Configure carbon-aware scheduling
At Google, we continually shift our workloads to locations and times that provide the cleanest electricity. We also repurpose, or harvest, older equipment for alternative use cases. You can use this carbon-aware scheduling strategy to ensure that your containerized workloads use clean energy.
To implement carbon-aware scheduling, you need information about the energy mix that powers data centers in a region in real time. You can get this information in a machine-readable format from the Carbon free energy for Google Cloud regions repository in GitHub or from a BigQuery public dataset. The hourly grid mix and carbon intensity data that's used to calculate the Google annual carbon dataset is sourced from Electricity Maps.
To implement carbon-aware scheduling, we recommend the following techniques:
- Geographical shifting: Schedule your workloads to run in regions that use a higher proportion of renewable energy sources. This approach lets you use cleaner electrical grids.
- Temporal shifting: For non-critical, flexible workloads like batch processing, configure the workloads to run during off-peak hours or when renewable energy is most abundant. This approach is known as temporal shifting and helps reduce the overall carbon footprint by taking advantage of cleaner energy sources when they are available.
Architect energy-efficient disaster recovery
Preparing for disaster recovery (DR) often involves pre-provisioning redundant resources in a secondary region. However, idle or under-utilized resources can cause significant energy waste. Choose DR strategies that maximize resource utilization and minimize the carbon impact without compromising your recovery time objectives (RTO).

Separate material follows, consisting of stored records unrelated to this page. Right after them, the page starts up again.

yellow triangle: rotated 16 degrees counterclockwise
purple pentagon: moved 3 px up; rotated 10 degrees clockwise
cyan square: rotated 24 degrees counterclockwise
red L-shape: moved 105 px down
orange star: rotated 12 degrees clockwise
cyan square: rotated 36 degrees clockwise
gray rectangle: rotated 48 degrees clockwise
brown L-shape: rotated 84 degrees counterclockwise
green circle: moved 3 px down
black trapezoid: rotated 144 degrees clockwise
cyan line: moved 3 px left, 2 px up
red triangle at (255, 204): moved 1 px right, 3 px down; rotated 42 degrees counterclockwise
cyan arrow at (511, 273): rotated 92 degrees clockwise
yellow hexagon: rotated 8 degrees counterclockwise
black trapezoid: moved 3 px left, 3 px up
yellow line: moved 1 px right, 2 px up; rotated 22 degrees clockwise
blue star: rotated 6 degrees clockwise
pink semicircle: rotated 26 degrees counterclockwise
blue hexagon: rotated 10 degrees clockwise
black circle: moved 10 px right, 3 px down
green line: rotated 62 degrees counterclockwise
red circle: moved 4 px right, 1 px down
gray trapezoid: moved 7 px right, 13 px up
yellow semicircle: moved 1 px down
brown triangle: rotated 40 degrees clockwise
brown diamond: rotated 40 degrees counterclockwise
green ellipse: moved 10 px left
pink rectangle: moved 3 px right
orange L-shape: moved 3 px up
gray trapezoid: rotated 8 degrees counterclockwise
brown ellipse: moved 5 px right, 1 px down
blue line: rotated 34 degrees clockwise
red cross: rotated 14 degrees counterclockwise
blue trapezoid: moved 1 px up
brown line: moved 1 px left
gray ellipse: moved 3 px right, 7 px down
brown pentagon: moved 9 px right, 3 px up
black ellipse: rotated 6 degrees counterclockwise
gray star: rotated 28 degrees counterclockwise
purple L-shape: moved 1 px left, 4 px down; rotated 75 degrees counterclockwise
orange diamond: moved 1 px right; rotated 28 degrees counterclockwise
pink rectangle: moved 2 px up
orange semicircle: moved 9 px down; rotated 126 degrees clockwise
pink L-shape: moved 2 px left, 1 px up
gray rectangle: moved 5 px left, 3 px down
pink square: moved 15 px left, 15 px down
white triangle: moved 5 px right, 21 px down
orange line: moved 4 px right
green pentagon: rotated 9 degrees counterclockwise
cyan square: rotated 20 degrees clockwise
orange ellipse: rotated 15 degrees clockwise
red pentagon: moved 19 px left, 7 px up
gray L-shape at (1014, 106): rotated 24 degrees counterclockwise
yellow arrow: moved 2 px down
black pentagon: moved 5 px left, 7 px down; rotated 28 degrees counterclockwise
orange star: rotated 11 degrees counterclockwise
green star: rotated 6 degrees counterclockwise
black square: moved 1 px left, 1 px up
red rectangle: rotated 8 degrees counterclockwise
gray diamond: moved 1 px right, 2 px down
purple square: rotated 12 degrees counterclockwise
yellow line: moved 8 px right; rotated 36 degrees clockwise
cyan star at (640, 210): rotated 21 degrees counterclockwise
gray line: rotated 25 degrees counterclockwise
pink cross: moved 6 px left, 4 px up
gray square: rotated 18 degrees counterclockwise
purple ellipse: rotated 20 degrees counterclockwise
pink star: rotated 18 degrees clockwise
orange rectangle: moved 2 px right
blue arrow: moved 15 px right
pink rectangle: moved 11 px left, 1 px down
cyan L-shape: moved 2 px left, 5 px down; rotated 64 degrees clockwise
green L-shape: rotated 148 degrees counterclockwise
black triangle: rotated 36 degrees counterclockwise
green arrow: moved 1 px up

Optimize for cold start efficiency
Use the following approaches to minimize or eliminate active resources in your secondary (DR) region:
- Prioritize cold DR: Keep resources in the DR region turned off or in a scaled-to-zero state. This approach helps to eliminate the carbon footprint of idle compute resources.
- Take advantage of serverless failover: Use managed serverless services like Cloud Run for DR endpoints. Cloud Run scales to zero when it isn't in use, so you can maintain a DR topology that consumes no energy until traffic is diverted to the DR region.
- Automate recovery with infrastructure-as-code (IaC): Instead of keeping resources in the DR site running (warm), use an IaC tool like Terraform to rapidly provision environments only when needed.
Balance redundancy and utilization
Resource redundancy is a primary driver of energy waste. To reduce redundancy, use the following approaches:
- Prefer active-active over active-passive: In an active-passive setup, the resources in the passive site are idle, which results in wasted energy. An active-active architecture that's optimally sized ensures that all of the provisioned resources across both regions actively serve traffic. This approach helps you maximize the energy efficiency of your infrastructure.
- Right-size redundancy: Replicate data and services across regions only when the replication is necessary to meet high-availability or DR requirements. Every additional replica increases the energy cost of persistent storage and network egress.